Available records START

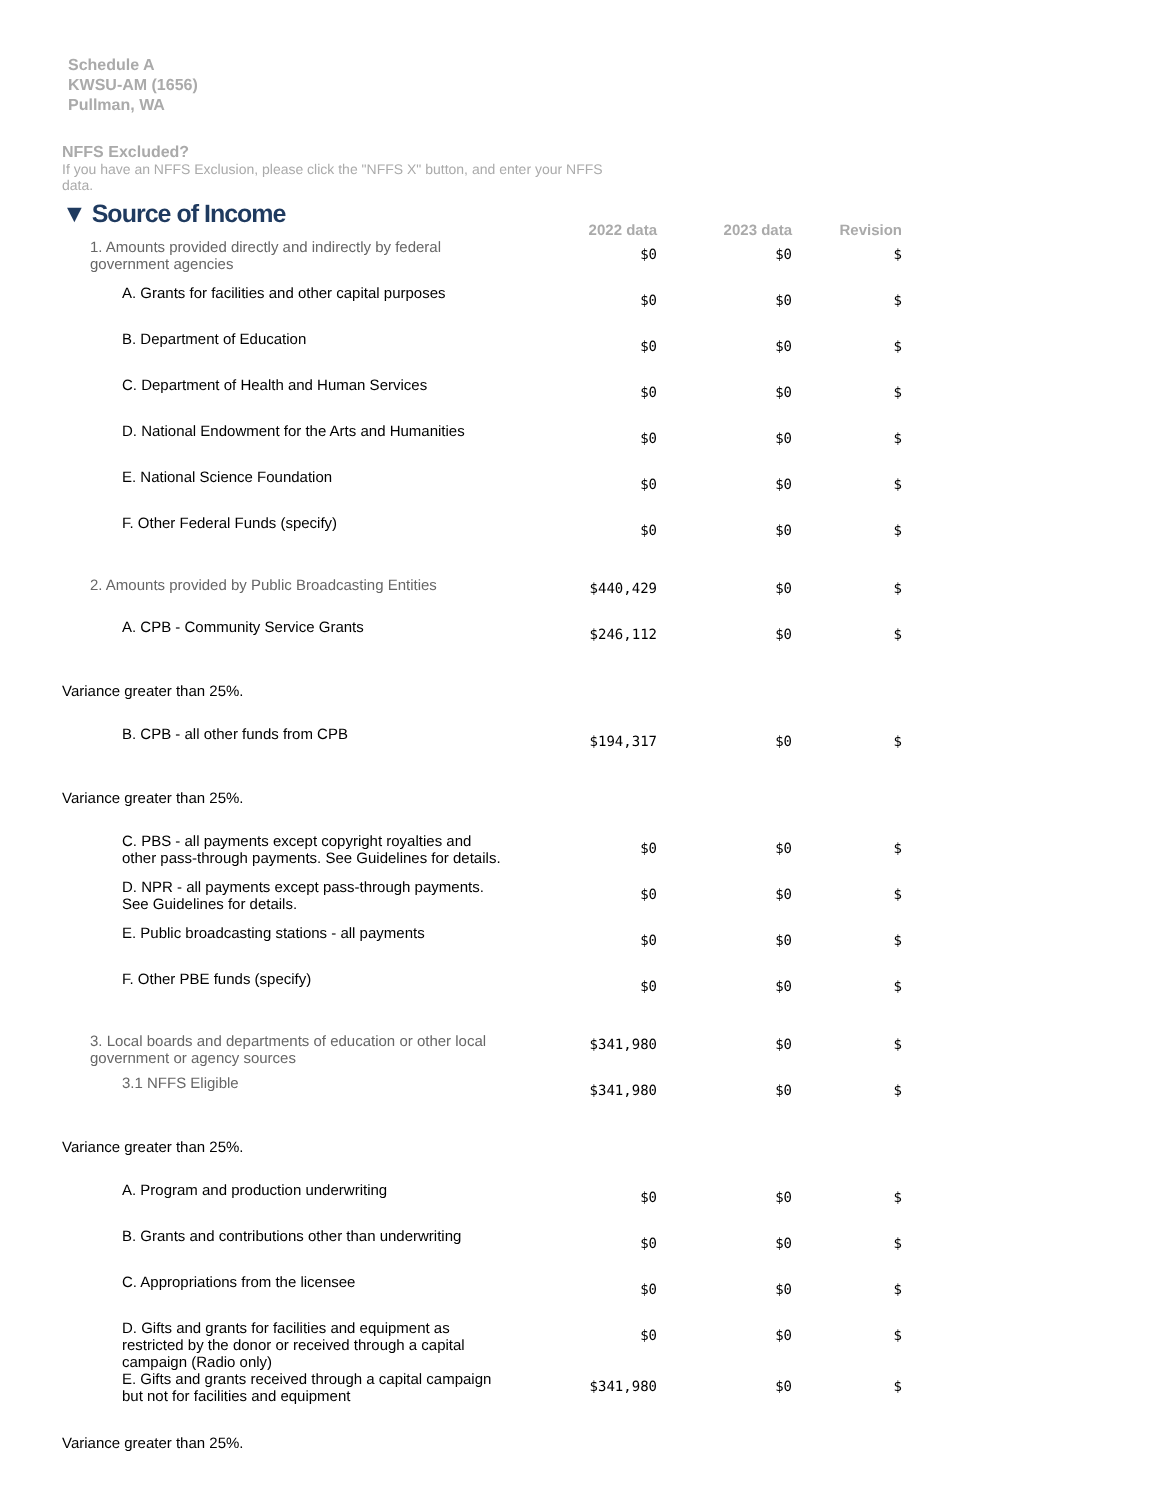Schedule A
KWSU-AM (1656)
Pullman, WA
NFFS Excluded?
If you have an NFFS Exclusion, please click the "NFFS X" button, and enter your NFFS
data.
| ▼ Source of Income | 2022 data | 2023 data | Revision |
| 1. Amounts provided directly and indirectly by federal government agencies | $0 | $0 | $ |
| A. Grants for facilities and other capital purposes | $0 | $0 | $ |
| B. Department of Education | $0 | $0 | $ |
| C. Department of Health and Human Services | $0 | $0 | $ |
| D. National Endowment for the Arts and Humanities | $0 | $0 | $ |
| E. National Science Foundation | $0 | $0 | $ |
| F. Other Federal Funds (specify) | $0 | $0 | $ |
| 2. Amounts provided by Public Broadcasting Entities | $440,429 | $0 | $ |
| A. CPB - Community Service Grants | $246,112 | $0 | $ |
| Variance greater than 25%. | | | |
| B. CPB - all other funds from CPB | $194,317 | $0 | $ |
| Variance greater than 25%. | | | |
| C. PBS - all payments except copyright royalties and other pass-through payments. See Guidelines for details. | $0 | $0 | $ |
| D. NPR - all payments except pass-through payments. See Guidelines for details. | $0 | $0 | $ |
| E. Public broadcasting stations - all payments | $0 | $0 | $ |
| F. Other PBE funds (specify) | $0 | $0 | $ |
| 3. Local boards and departments of education or other local government or agency sources | $341,980 | $0 | $ |
| 3.1 NFFS Eligible | $341,980 | $0 | $ |
| Variance greater than 25%. | | | |
| A. Program and production underwriting | $0 | $0 | $ |
| B. Grants and contributions other than underwriting | $0 | $0 | $ |
| C. Appropriations from the licensee | $0 | $0 | $ |
| D. Gifts and grants for facilities and equipment as restricted by the donor or received through a capital campaign (Radio only) | $0 | $0 | $ |
| E. Gifts and grants received through a capital campaign but not for facilities and equipment | $341,980 | $0 | $ |
| Variance greater than 25%. | | | |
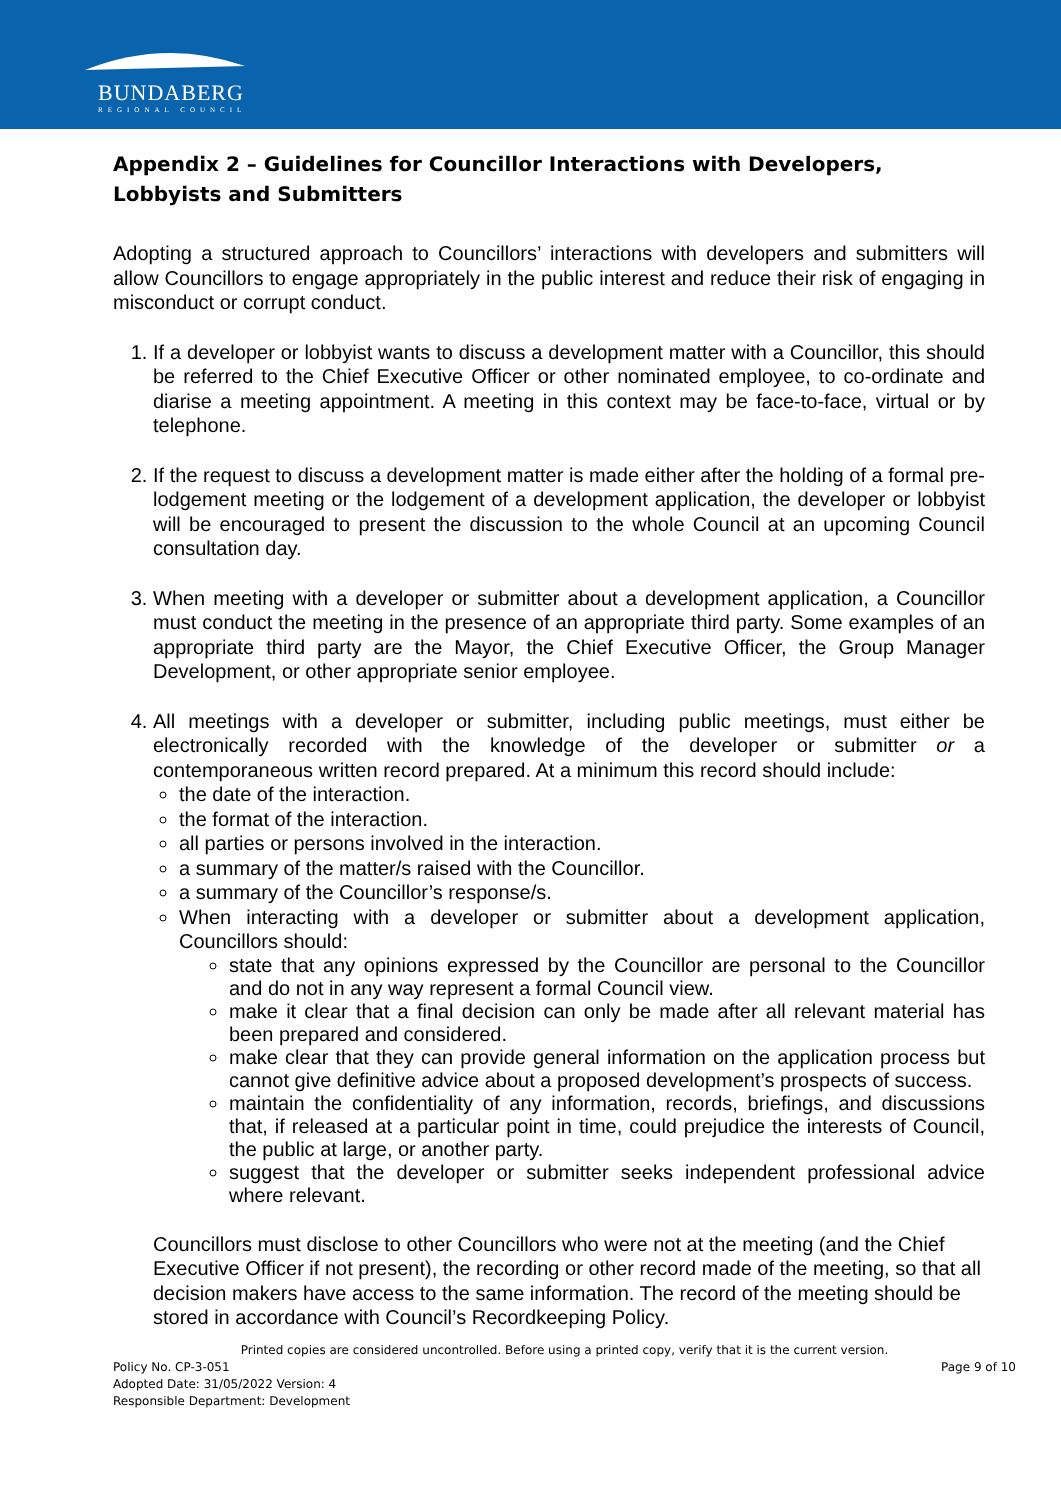BUNDABERG
REGIONAL COUNCIL
Appendix 2 – Guidelines for Councillor Interactions with Developers, Lobbyists and Submitters
Adopting a structured approach to Councillors’ interactions with developers and submitters will allow Councillors to engage appropriately in the public interest and reduce their risk of engaging in misconduct or corrupt conduct.
1. If a developer or lobbyist wants to discuss a development matter with a Councillor, this should be referred to the Chief Executive Officer or other nominated employee, to co-ordinate and diarise a meeting appointment. A meeting in this context may be face-to-face, virtual or by telephone.
2. If the request to discuss a development matter is made either after the holding of a formal pre-lodgement meeting or the lodgement of a development application, the developer or lobbyist will be encouraged to present the discussion to the whole Council at an upcoming Council consultation day.
3. When meeting with a developer or submitter about a development application, a Councillor must conduct the meeting in the presence of an appropriate third party. Some examples of an appropriate third party are the Mayor, the Chief Executive Officer, the Group Manager Development, or other appropriate senior employee.
4. All meetings with a developer or submitter, including public meetings, must either be electronically recorded with the knowledge of the developer or submitter or a contemporaneous written record prepared. At a minimum this record should include:
the date of the interaction.
the format of the interaction.
all parties or persons involved in the interaction.
a summary of the matter/s raised with the Councillor.
a summary of the Councillor’s response/s.
When interacting with a developer or submitter about a development application, Councillors should:
state that any opinions expressed by the Councillor are personal to the Councillor and do not in any way represent a formal Council view.
make it clear that a final decision can only be made after all relevant material has been prepared and considered.
make clear that they can provide general information on the application process but cannot give definitive advice about a proposed development’s prospects of success.
maintain the confidentiality of any information, records, briefings, and discussions that, if released at a particular point in time, could prejudice the interests of Council, the public at large, or another party.
suggest that the developer or submitter seeks independent professional advice where relevant.
Councillors must disclose to other Councillors who were not at the meeting (and the Chief Executive Officer if not present), the recording or other record made of the meeting, so that all decision makers have access to the same information. The record of the meeting should be stored in accordance with Council’s Recordkeeping Policy.
Printed copies are considered uncontrolled. Before using a printed copy, verify that it is the current version.
Policy No. CP-3-051 Page 9 of 10
Adopted Date: 31/05/2022 Version: 4
Responsible Department: Development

Available records END

All of the entries above should be retyped exactly, with the pictures left out.

## [Solution]
Schedule A
KWSU-AM (1656)
Pullman, WA
NFFS Excluded?
If you have an NFFS Exclusion, please click the "NFFS X" button, and enter your NFFS
data.
| ▼ Source of Income | 2022 data | 2023 data | Revision |
| 1. Amounts provided directly and indirectly by federal government agencies | $0 | $0 | $ |
| A. Grants for facilities and other capital purposes | $0 | $0 | $ |
| B. Department of Education | $0 | $0 | $ |
| C. Department of Health and Human Services | $0 | $0 | $ |
| D. National Endowment for the Arts and Humanities | $0 | $0 | $ |
| E. National Science Foundation | $0 | $0 | $ |
| F. Other Federal Funds (specify) | $0 | $0 | $ |
| 2. Amounts provided by Public Broadcasting Entities | $440,429 | $0 | $ |
| A. CPB - Community Service Grants | $246,112 | $0 | $ |
| Variance greater than 25%. | | | |
| B. CPB - all other funds from CPB | $194,317 | $0 | $ |
| Variance greater than 25%. | | | |
| C. PBS - all payments except copyright royalties and other pass-through payments. See Guidelines for details. | $0 | $0 | $ |
| D. NPR - all payments except pass-through payments. See Guidelines for details. | $0 | $0 | $ |
| E. Public broadcasting stations - all payments | $0 | $0 | $ |
| F. Other PBE funds (specify) | $0 | $0 | $ |
| 3. Local boards and departments of education or other local government or agency sources | $341,980 | $0 | $ |
| 3.1 NFFS Eligible | $341,980 | $0 | $ |
| Variance greater than 25%. | | | |
| A. Program and production underwriting | $0 | $0 | $ |
| B. Grants and contributions other than underwriting | $0 | $0 | $ |
| C. Appropriations from the licensee | $0 | $0 | $ |
| D. Gifts and grants for facilities and equipment as restricted by the donor or received through a capital campaign (Radio only) | $0 | $0 | $ |
| E. Gifts and grants received through a capital campaign but not for facilities and equipment | $341,980 | $0 | $ |
| Variance greater than 25%. | | | |
BUNDABERG
REGIONAL COUNCIL
Appendix 2 – Guidelines for Councillor Interactions with Developers, Lobbyists and Submitters
Adopting a structured approach to Councillors’ interactions with developers and submitters will allow Councillors to engage appropriately in the public interest and reduce their risk of engaging in misconduct or corrupt conduct.
1. If a developer or lobbyist wants to discuss a development matter with a Councillor, this should be referred to the Chief Executive Officer or other nominated employee, to co-ordinate and diarise a meeting appointment. A meeting in this context may be face-to-face, virtual or by telephone.
2. If the request to discuss a development matter is made either after the holding of a formal pre-lodgement meeting or the lodgement of a development application, the developer or lobbyist will be encouraged to present the discussion to the whole Council at an upcoming Council consultation day.
3. When meeting with a developer or submitter about a development application, a Councillor must conduct the meeting in the presence of an appropriate third party. Some examples of an appropriate third party are the Mayor, the Chief Executive Officer, the Group Manager Development, or other appropriate senior employee.
4. All meetings with a developer or submitter, including public meetings, must either be electronically recorded with the knowledge of the developer or submitter or a contemporaneous written record prepared. At a minimum this record should include:
the date of the interaction.
the format of the interaction.
all parties or persons involved in the interaction.
a summary of the matter/s raised with the Councillor.
a summary of the Councillor’s response/s.
When interacting with a developer or submitter about a development application, Councillors should:
state that any opinions expressed by the Councillor are personal to the Councillor and do not in any way represent a formal Council view.
make it clear that a final decision can only be made after all relevant material has been prepared and considered.
make clear that they can provide general information on the application process but cannot give definitive advice about a proposed development’s prospects of success.
maintain the confidentiality of any information, records, briefings, and discussions that, if released at a particular point in time, could prejudice the interests of Council, the public at large, or another party.
suggest that the developer or submitter seeks independent professional advice where relevant.
Councillors must disclose to other Councillors who were not at the meeting (and the Chief Executive Officer if not present), the recording or other record made of the meeting, so that all decision makers have access to the same information. The record of the meeting should be stored in accordance with Council’s Recordkeeping Policy.
Printed copies are considered uncontrolled. Before using a printed copy, verify that it is the current version.
Policy No. CP-3-051 Page 9 of 10
Adopted Date: 31/05/2022 Version: 4
Responsible Department: Development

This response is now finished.